As for DeFi lending protocols — where competing centralized lenders saw a spate of bankruptcies earlier this year — Compound’s users were up 50% and transactions 115%, Aave’s up 70% and 99%,and yearn.finance’s up 41% and 91%.

And while the transactions spike didn’t last, there’s a fairly good likelihood the customers will.

DIY

Meanwhile, hardware wallets used for self-custody have seen a spike in sales, with Trezor telling Cointelegraph on Nov. 15 that sales spiked 300% over the previous week.
“We expect this trend to continue in the short to mid term, as the contagion of FTX failure continues to unwind and Bitcoin or cryptocurrency holders lose trust in custodians and finally start to explore their options to self-custody their digital assets,” its brand ambassador Josef Tetek said.
Ledger saw the same thing, with CEO Pascal Gauthier telling Decrypt on Nov. 15 that “[l]ast week saw Ledger's highest sales week in history. Sunday was our single highest day of sales ever. Until Monday, when we beat our all-time high again.

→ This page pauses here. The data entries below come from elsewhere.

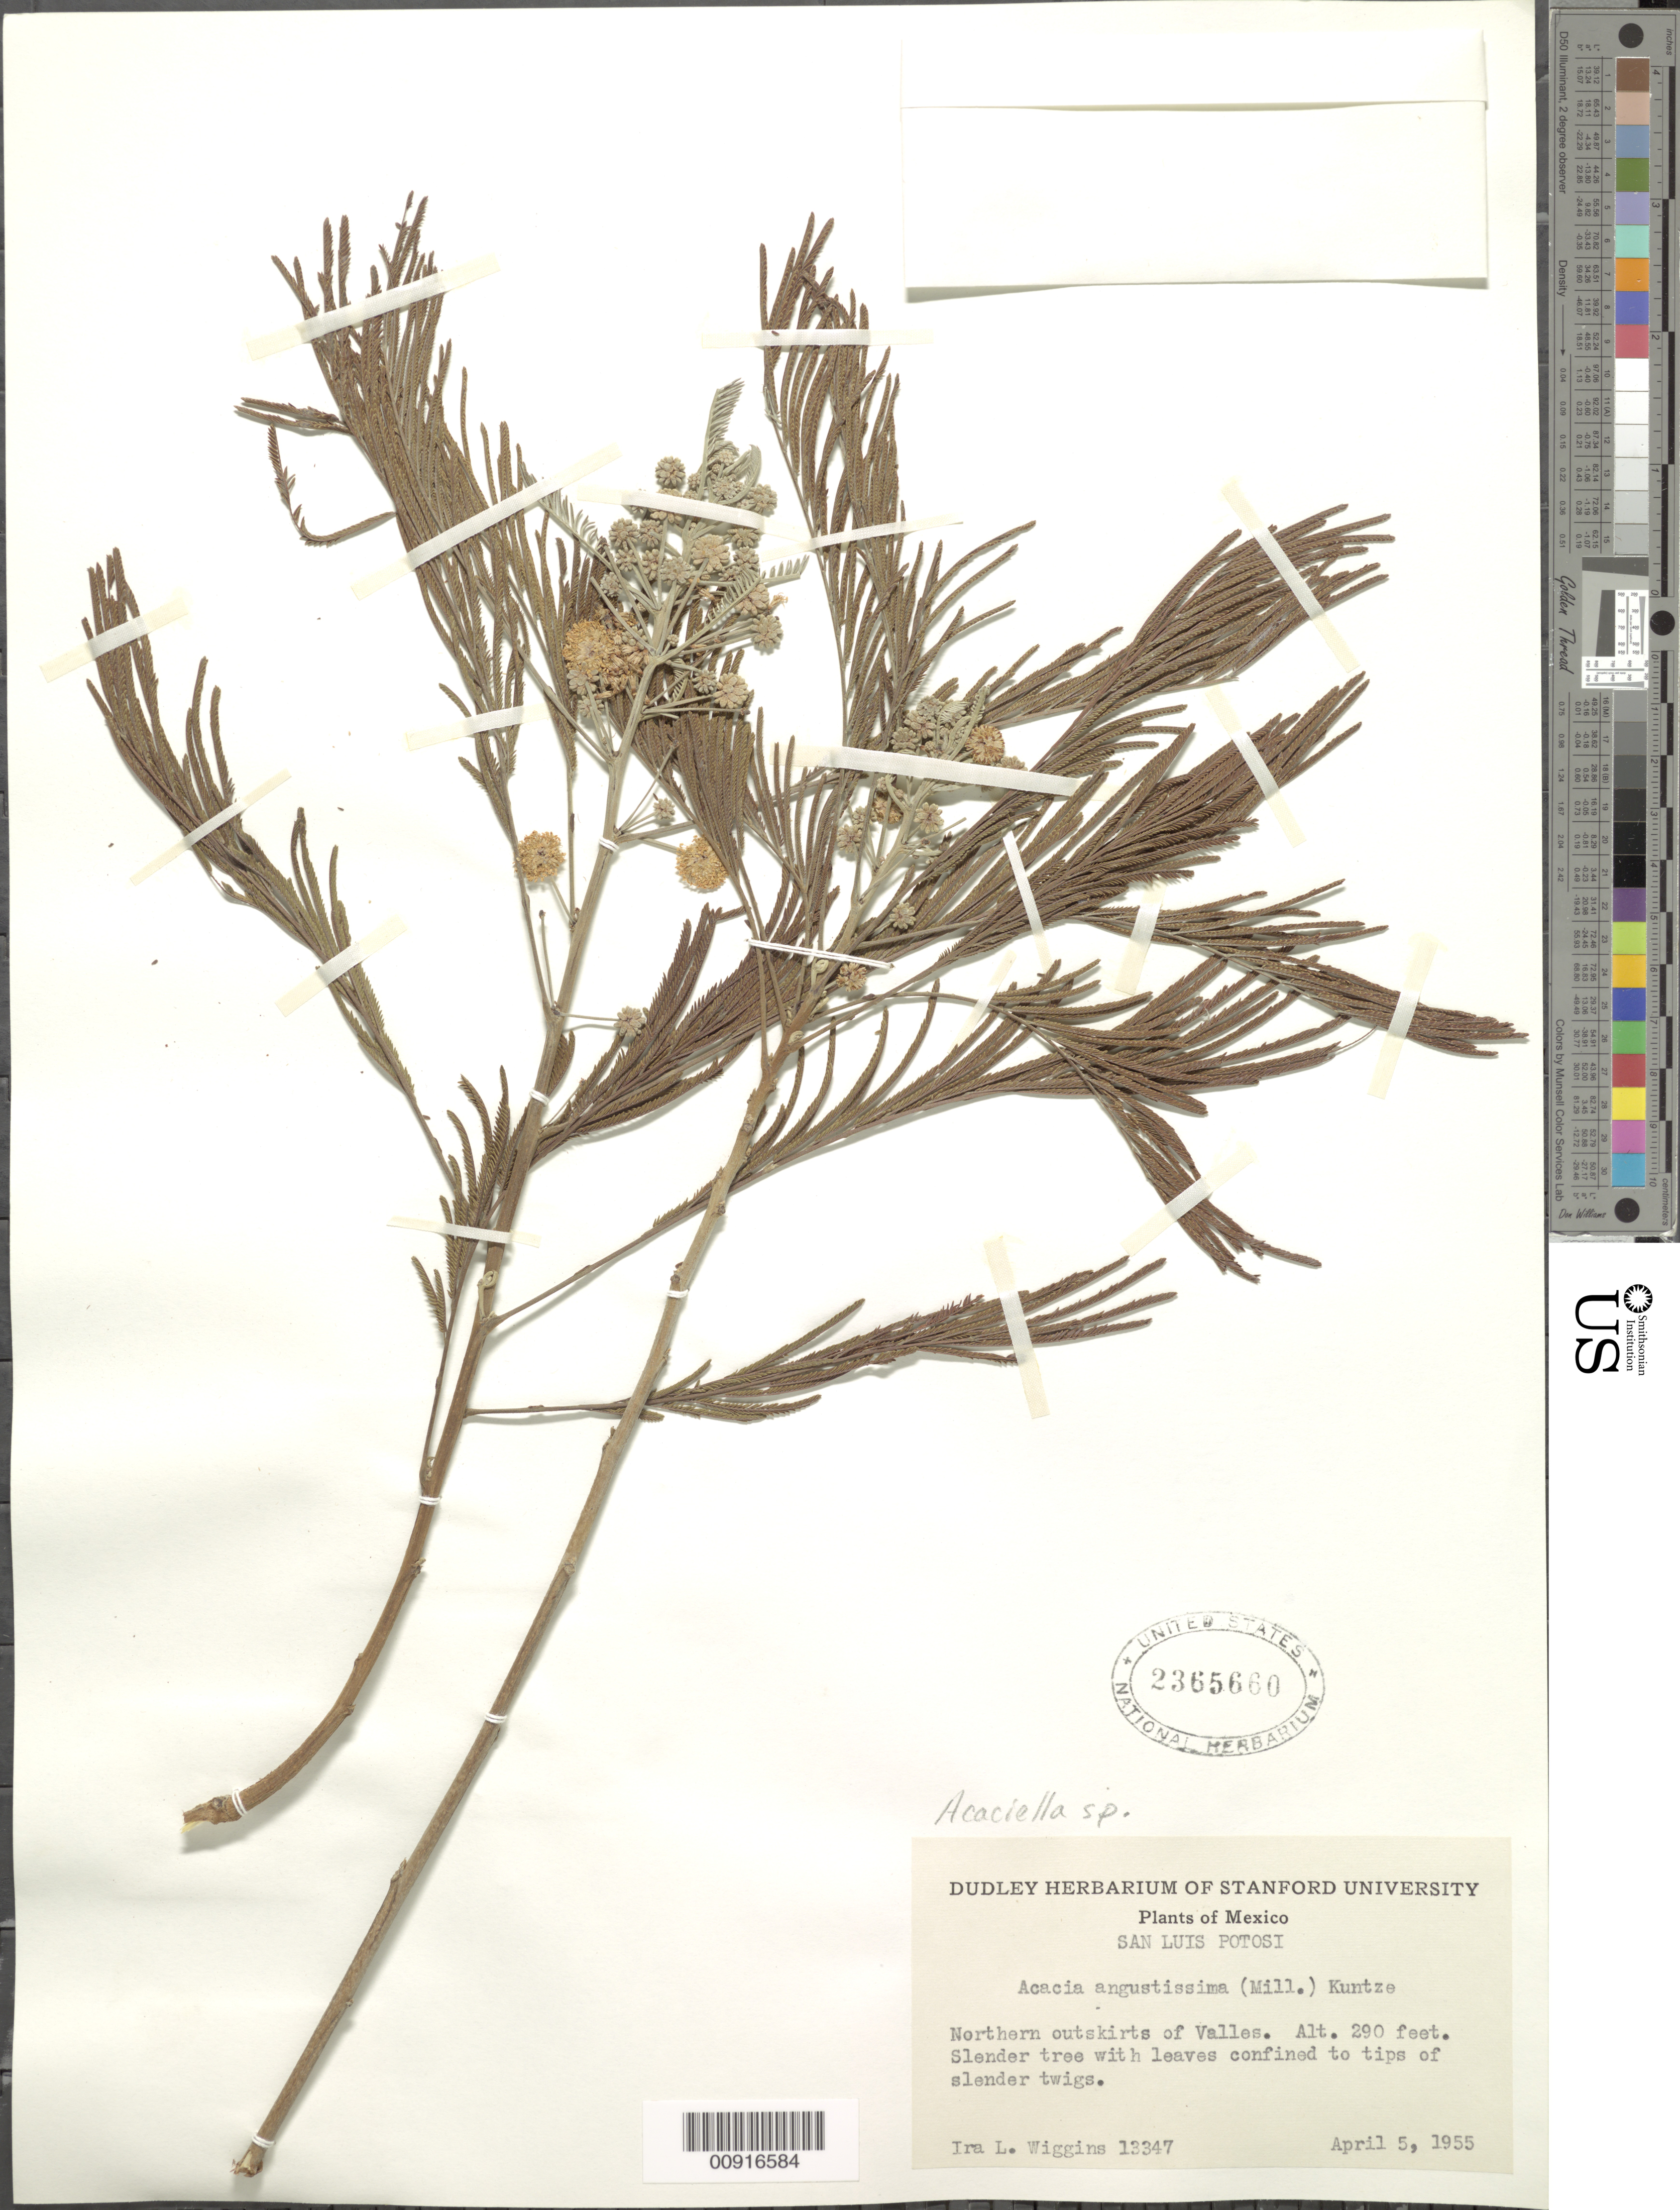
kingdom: Plantae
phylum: Tracheophyta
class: Magnoliopsida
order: Fabales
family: Fabaceae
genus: Acaciella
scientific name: Acaciella sp.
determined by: Strong, M. T., (US), Smithsonian Institution - National Museum of Natural History (UNITED STATES)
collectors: I. L. Wiggins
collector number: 13347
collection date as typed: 05 Apr 1955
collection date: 1955-04-05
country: Mexico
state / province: San Luis Potosí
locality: San Luis Potosí: Northern outskirts of Valles.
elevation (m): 88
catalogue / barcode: US 2365660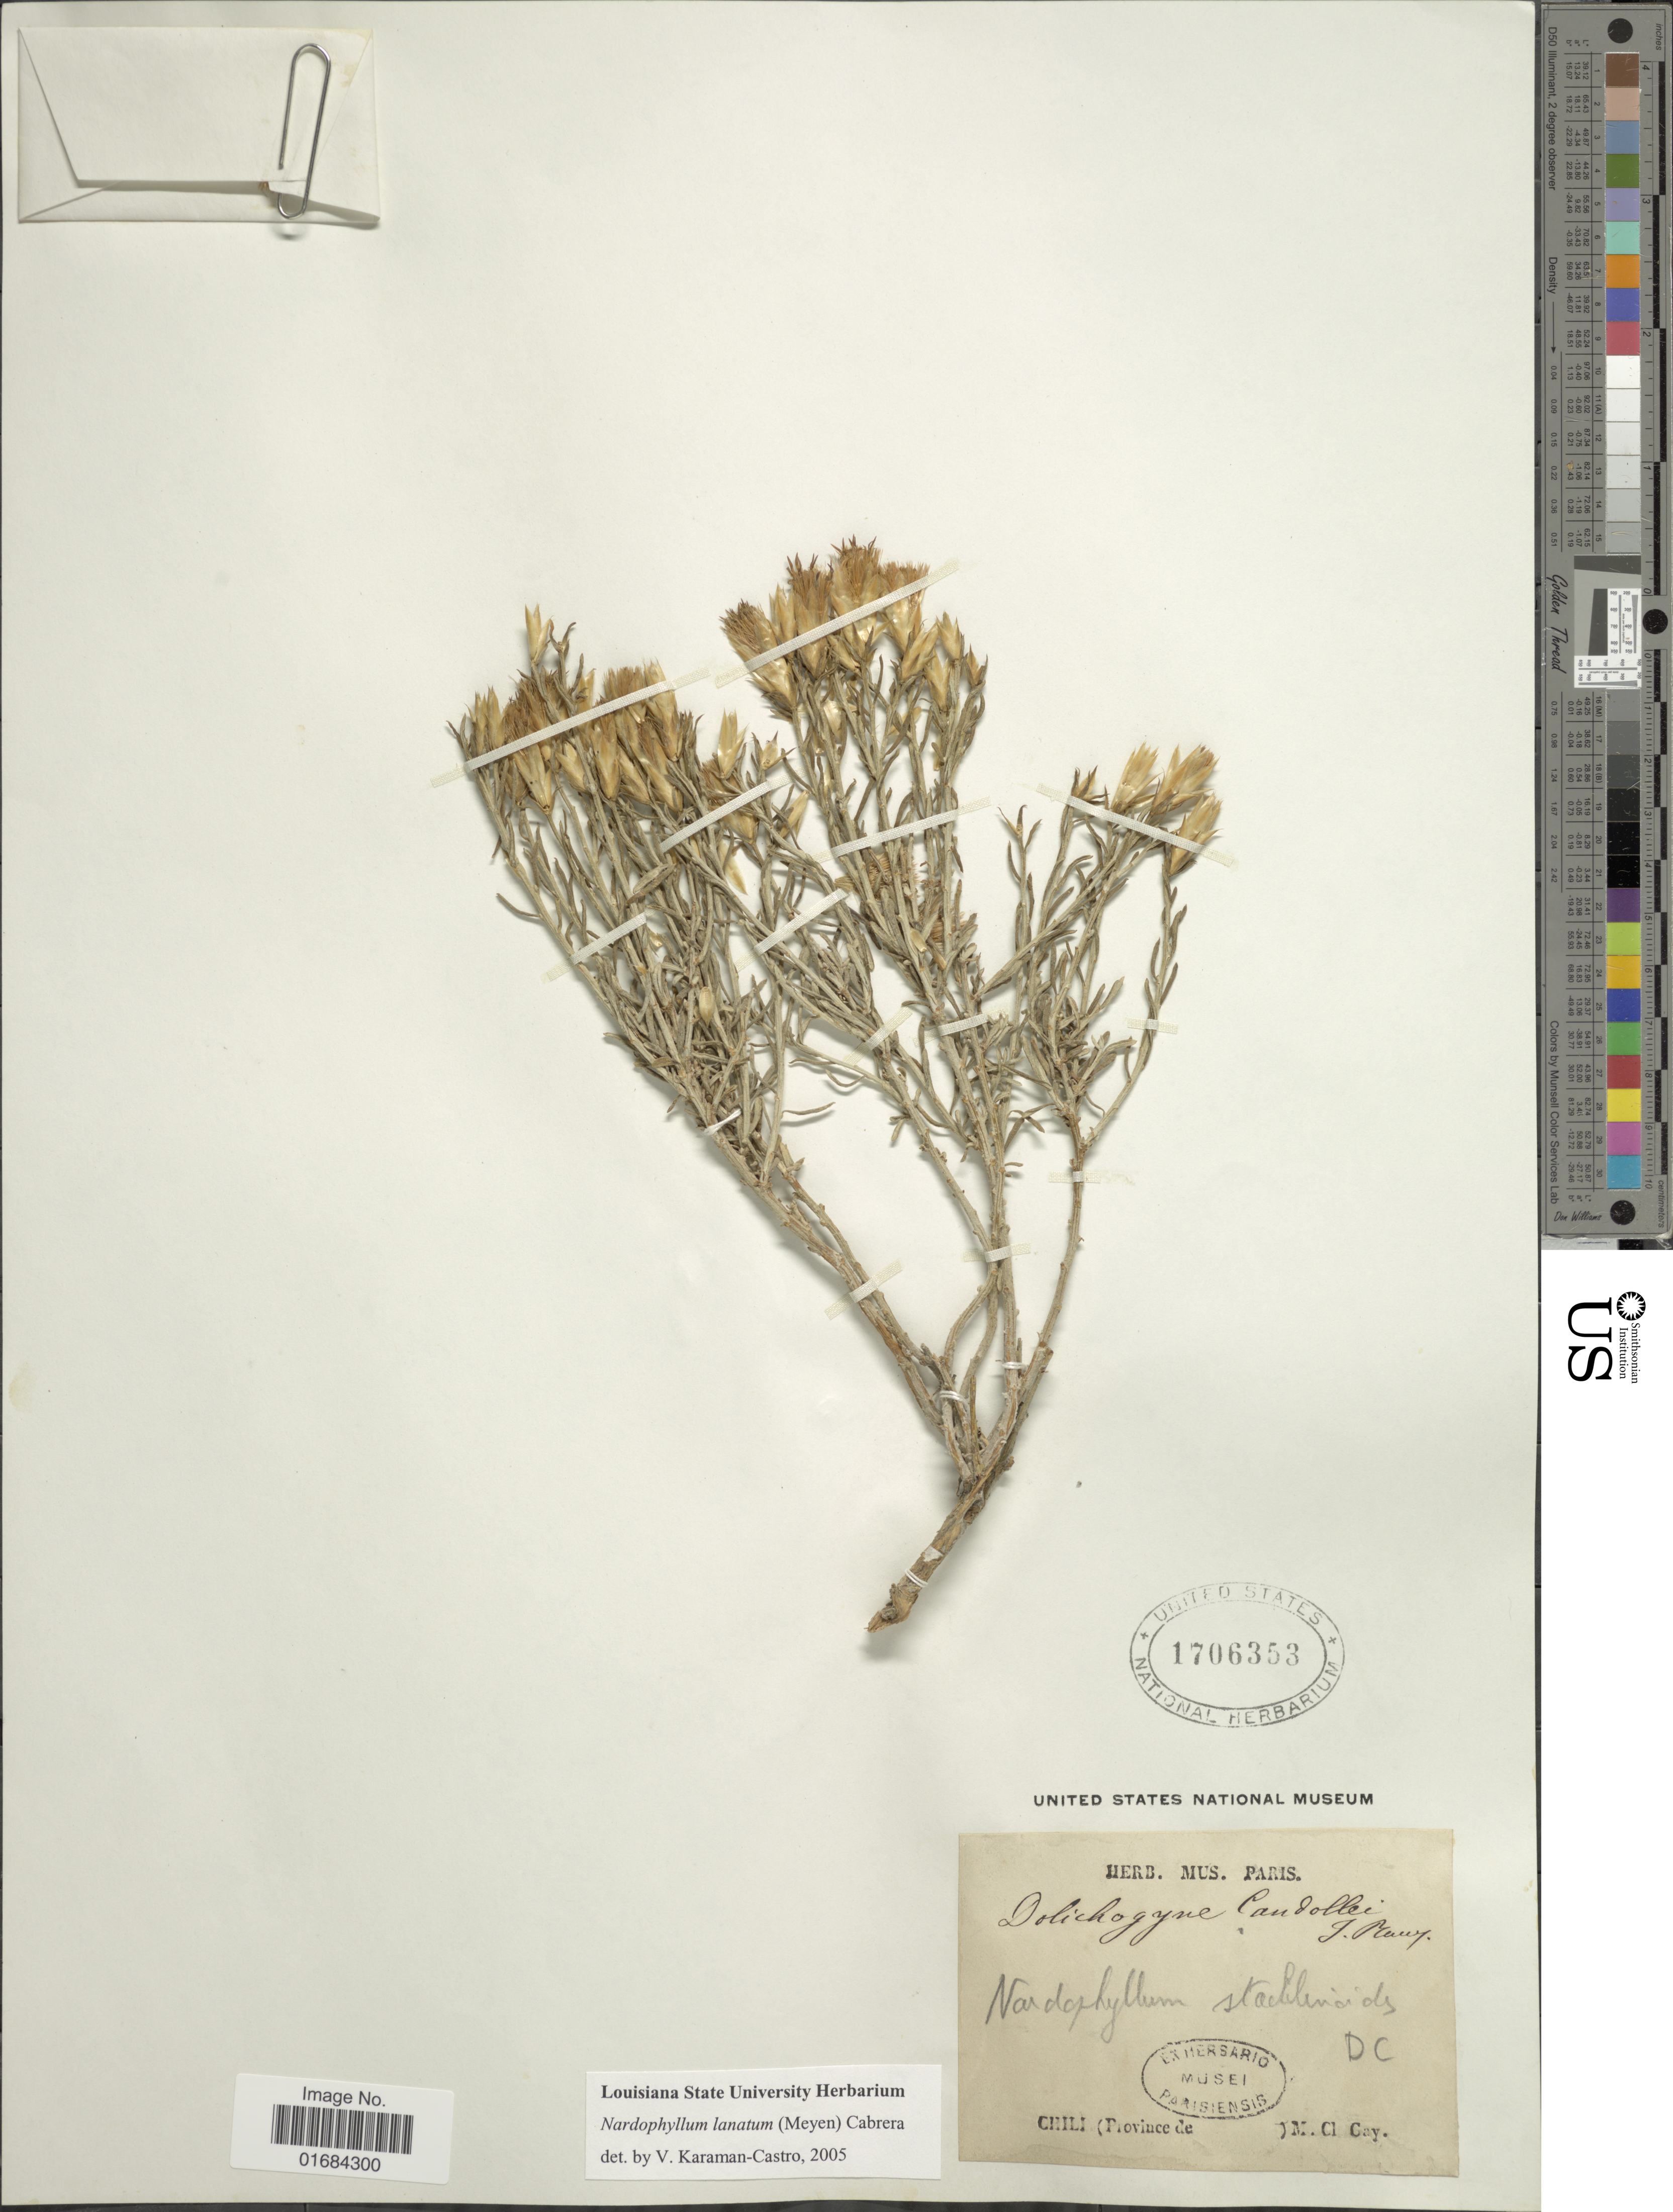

He added:
“The message is clear: people are realizing that we must return to decentralization and to self-custody. ‘Not your keys, not your coins.’ A saying as old as crypto itself, but it has never been more relevant."

Data analytics firm Glassnode tweeted on Nov. 15 that the “fallout of the #FTX collapse appears to be a dramatic shift towards self-custody, especially for $BTC and $ETH.”